** EXERCISE DESCRIPTION **
Print out all of the records exactly; no picture belongs in the result.

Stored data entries
---*---

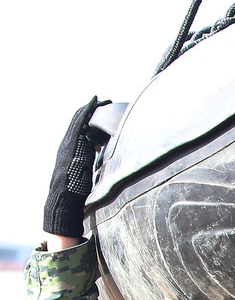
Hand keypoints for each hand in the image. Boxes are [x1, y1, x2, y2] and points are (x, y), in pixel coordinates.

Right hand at [43, 97, 109, 239]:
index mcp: (71, 151)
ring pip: (78, 120)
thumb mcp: (86, 175)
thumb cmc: (76, 192)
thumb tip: (106, 165)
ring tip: (102, 100)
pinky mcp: (72, 143)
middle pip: (78, 122)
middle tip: (104, 102)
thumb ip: (92, 166)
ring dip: (90, 109)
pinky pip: (80, 124)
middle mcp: (67, 144)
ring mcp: (68, 143)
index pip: (79, 132)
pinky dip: (87, 112)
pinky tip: (95, 105)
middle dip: (91, 111)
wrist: (64, 198)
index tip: (100, 113)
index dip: (89, 121)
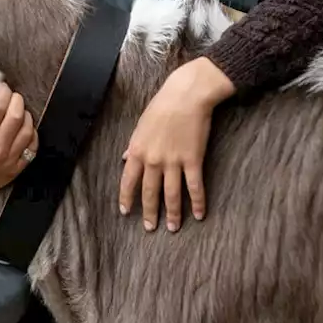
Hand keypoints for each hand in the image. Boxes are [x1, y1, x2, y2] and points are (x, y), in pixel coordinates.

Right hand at [0, 83, 36, 205]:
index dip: (3, 93)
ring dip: (26, 115)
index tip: (2, 87)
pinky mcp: (15, 169)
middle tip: (13, 96)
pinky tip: (26, 128)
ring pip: (27, 131)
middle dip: (17, 100)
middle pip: (16, 117)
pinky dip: (32, 135)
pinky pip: (32, 148)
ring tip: (20, 109)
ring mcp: (8, 160)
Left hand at [118, 57, 233, 232]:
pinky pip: (194, 187)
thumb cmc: (162, 105)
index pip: (128, 181)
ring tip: (173, 228)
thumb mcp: (141, 124)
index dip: (127, 198)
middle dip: (149, 212)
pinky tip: (198, 214)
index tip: (126, 211)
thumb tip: (124, 157)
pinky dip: (197, 203)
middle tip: (150, 228)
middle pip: (150, 192)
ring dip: (172, 214)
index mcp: (137, 150)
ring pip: (171, 195)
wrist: (187, 95)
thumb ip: (133, 144)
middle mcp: (153, 160)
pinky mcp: (193, 160)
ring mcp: (173, 162)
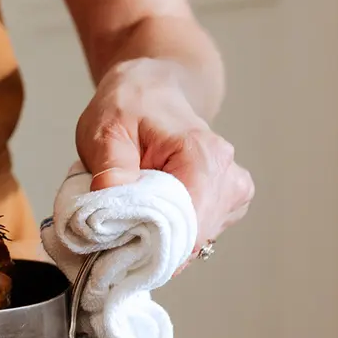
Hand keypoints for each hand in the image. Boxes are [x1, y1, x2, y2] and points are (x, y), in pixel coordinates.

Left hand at [75, 58, 253, 268]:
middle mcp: (227, 174)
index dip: (156, 243)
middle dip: (155, 245)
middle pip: (194, 235)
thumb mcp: (105, 131)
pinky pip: (201, 234)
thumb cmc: (127, 107)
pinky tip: (154, 216)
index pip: (189, 220)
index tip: (122, 248)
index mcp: (202, 155)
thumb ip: (110, 169)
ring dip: (163, 241)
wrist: (151, 89)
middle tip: (117, 236)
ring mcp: (233, 189)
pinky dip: (175, 235)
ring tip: (133, 219)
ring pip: (197, 239)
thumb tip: (112, 208)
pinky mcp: (228, 200)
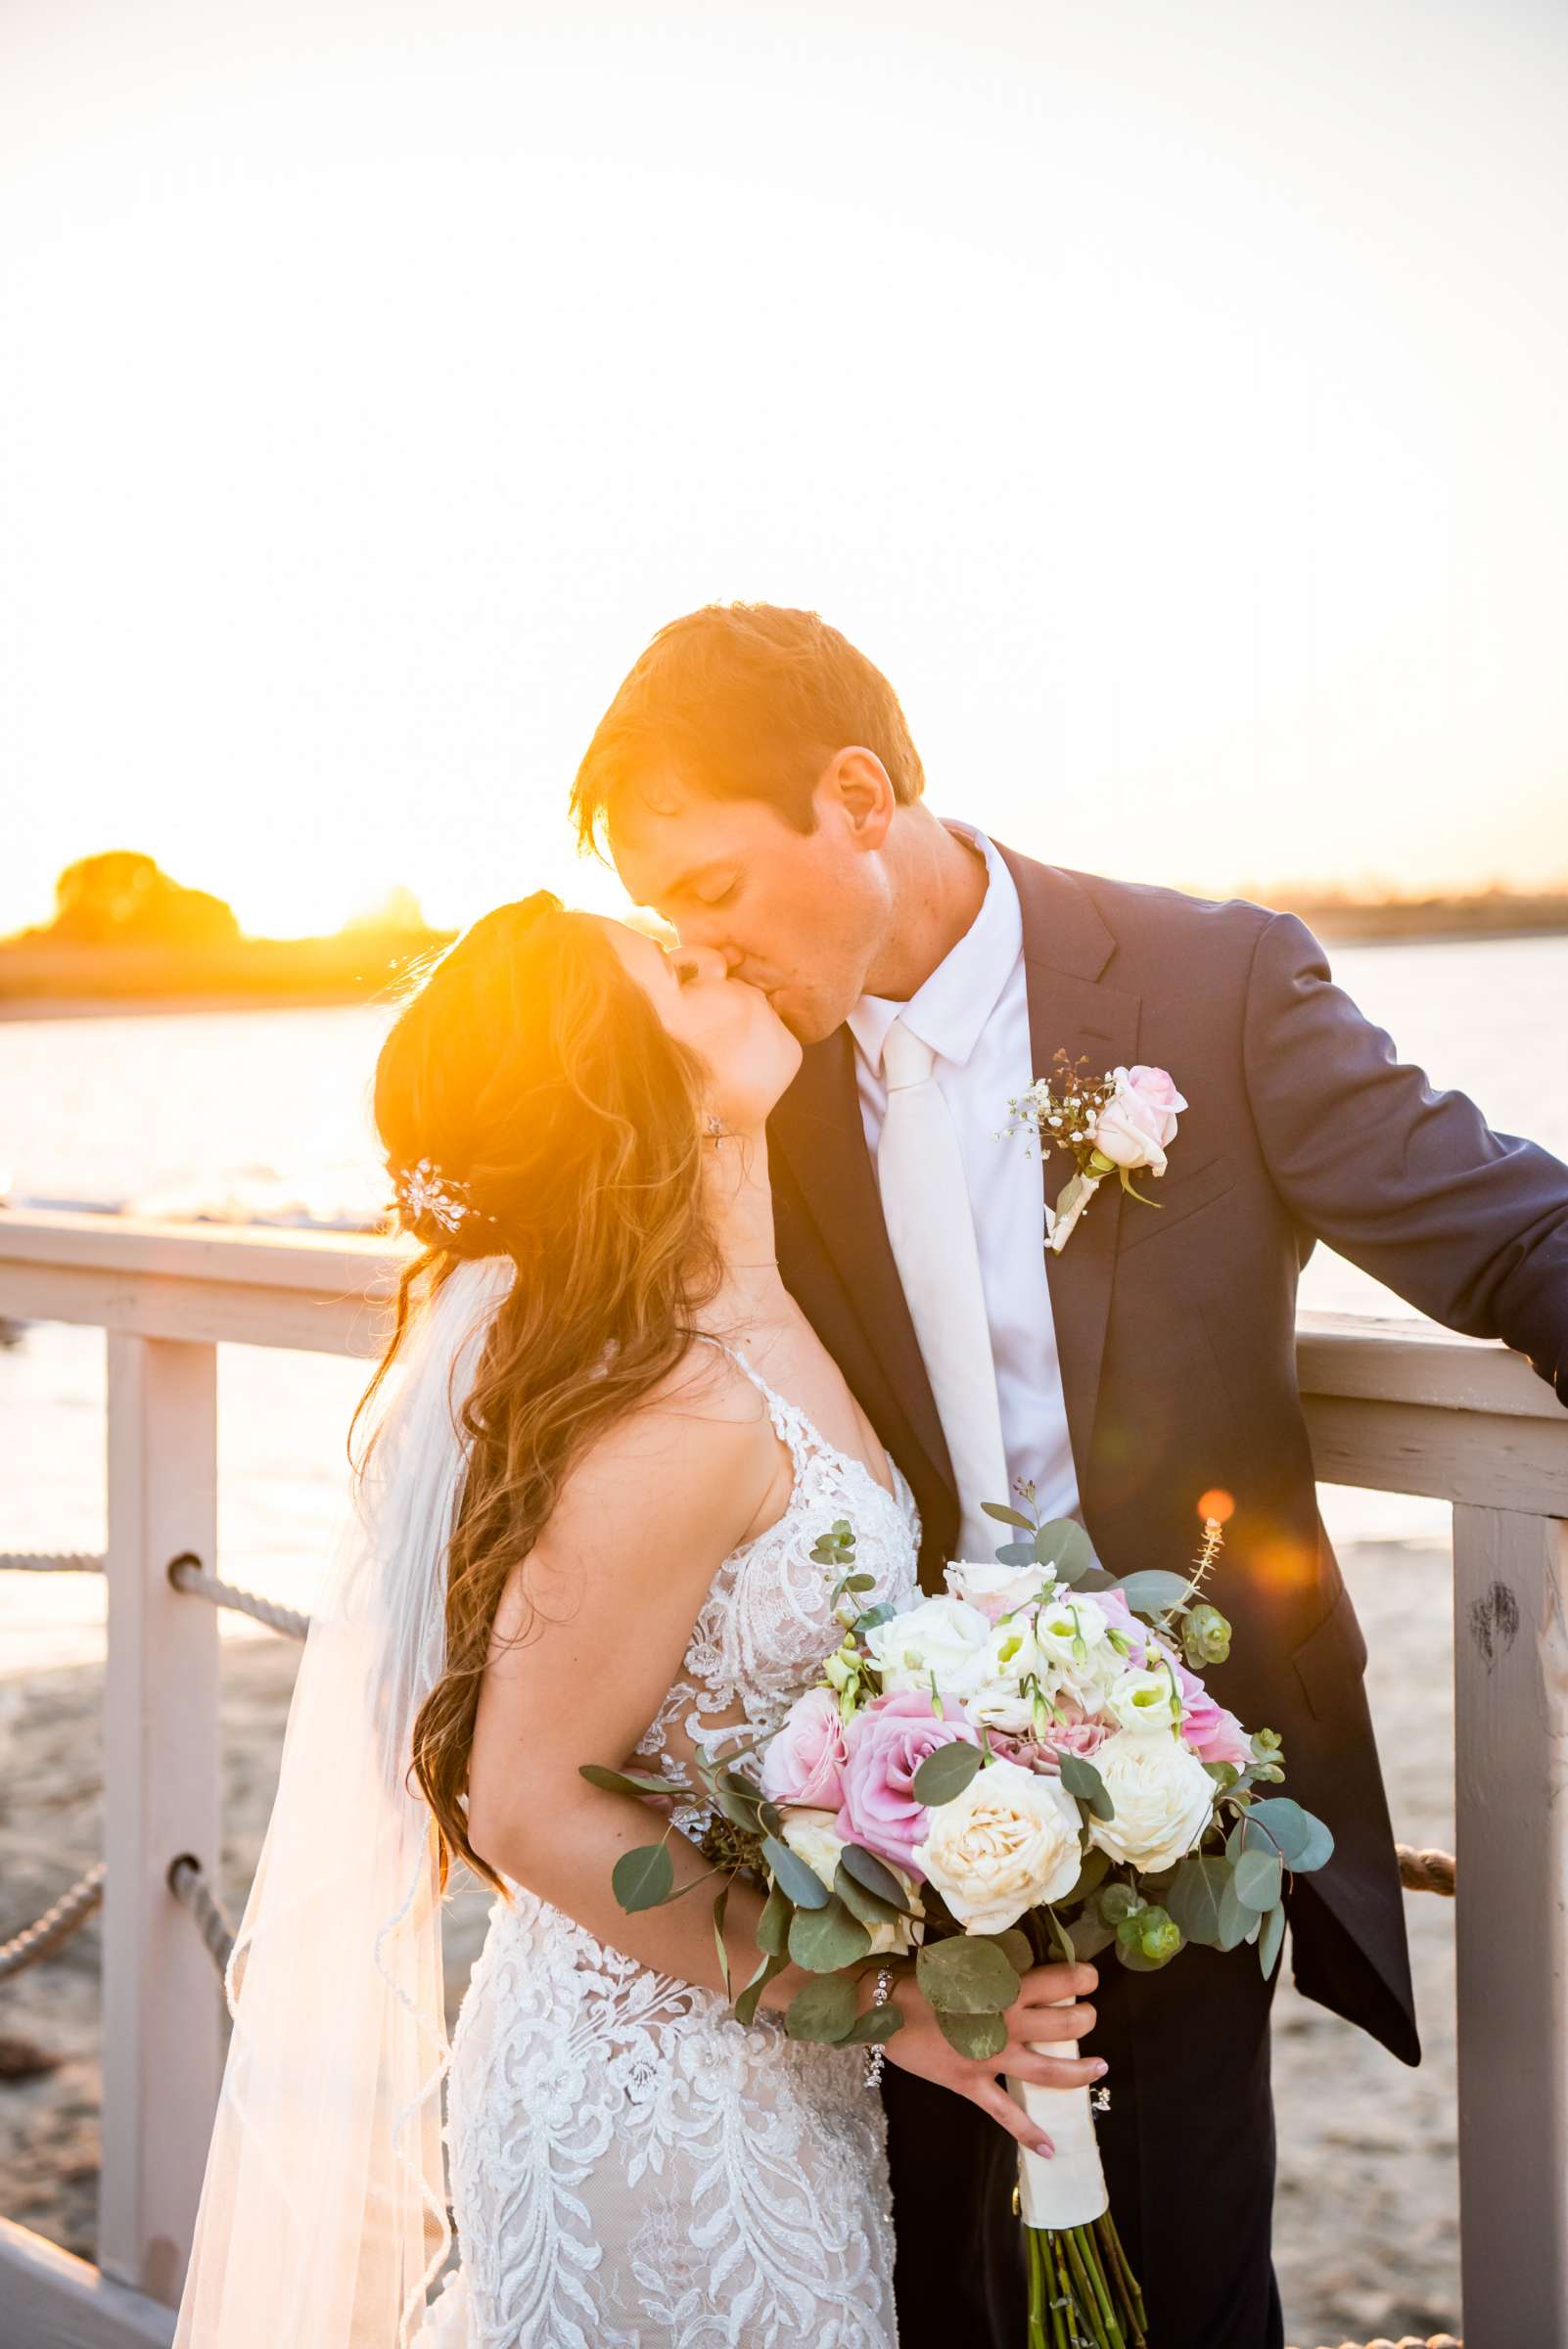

---*---

** SOLUTION TO THE PROBLEM **
Hand keypoints for each hand in the image. Boxes are [x1, y1, x2, y2] and points are (x, y), in pixel coordinates.

Right hand at [43, 97, 109, 239]:
index mcp: (71, 151)
ring pip: (78, 120)
thumb mcp: (86, 175)
thumb cmc: (76, 192)
thumb tip: (106, 165)
ring tip: (102, 100)
pinky mcp: (72, 143)
middle pip: (78, 122)
middle tip: (104, 102)
thumb ip: (92, 166)
ring dip: (90, 109)
pinky pip: (80, 124)
middle mcp: (67, 144)
ring mcp: (68, 143)
index pip: (79, 132)
pinky dip: (87, 112)
pinky tip: (95, 105)
middle dip: (91, 111)
wrist: (64, 198)
index tip: (100, 113)
index dip: (89, 121)
Hand keypoints for each hand in the image. Boxes are [x1, y1, x2, y2] and points are (x, y), in pixel coordinates.

Right hand at [0, 83, 36, 205]:
index dip: (3, 93)
ring dip: (26, 115)
index tip: (2, 87)
pinky mcp: (15, 169)
middle tip: (13, 96)
pinky tip: (26, 128)
ring pip: (27, 131)
middle dip: (17, 100)
middle pip: (16, 117)
pinky dip: (32, 135)
pinky pip: (32, 148)
ring tip: (20, 109)
ring mcp: (8, 160)
Left hand at [118, 57, 233, 232]:
pinky pip: (194, 187)
thumb cmc: (162, 105)
index pip: (128, 181)
ring tip: (173, 228)
thumb mcp: (141, 124)
index dip: (127, 198)
middle dip: (149, 212)
pinky tip: (198, 214)
index tip: (126, 211)
thumb tip: (124, 157)
pinky dip: (197, 203)
middle tip: (150, 228)
middle pip: (150, 192)
ring dip: (172, 214)
index mcp: (137, 150)
ring pip: (171, 195)
wrist: (187, 95)
thumb ip: (133, 144)
middle mcp: (153, 160)
pinky mcp: (193, 160)
ring mcp: (173, 162)
Hand keypoints for each hand in the image. Boxes are [x1, y1, x2, y2] and points are (x, y), in pixel coordinates.

Left hand at [75, 58, 253, 268]:
middle mcp: (227, 174)
index dip: (156, 243)
middle dip: (155, 245)
middle pip: (194, 235)
thumb mcp: (105, 131)
pinky pip: (201, 234)
thumb cmc: (127, 107)
pinky tip: (154, 216)
index pip: (189, 220)
index tip: (122, 248)
index mcp: (202, 155)
thumb ip: (110, 169)
ring dip: (163, 241)
wrist: (151, 89)
middle tip: (117, 236)
ring mcp: (233, 189)
pinky dip: (175, 235)
ring tip: (133, 219)
ring pip: (197, 239)
thumb tip: (112, 208)
pinky mcp: (228, 200)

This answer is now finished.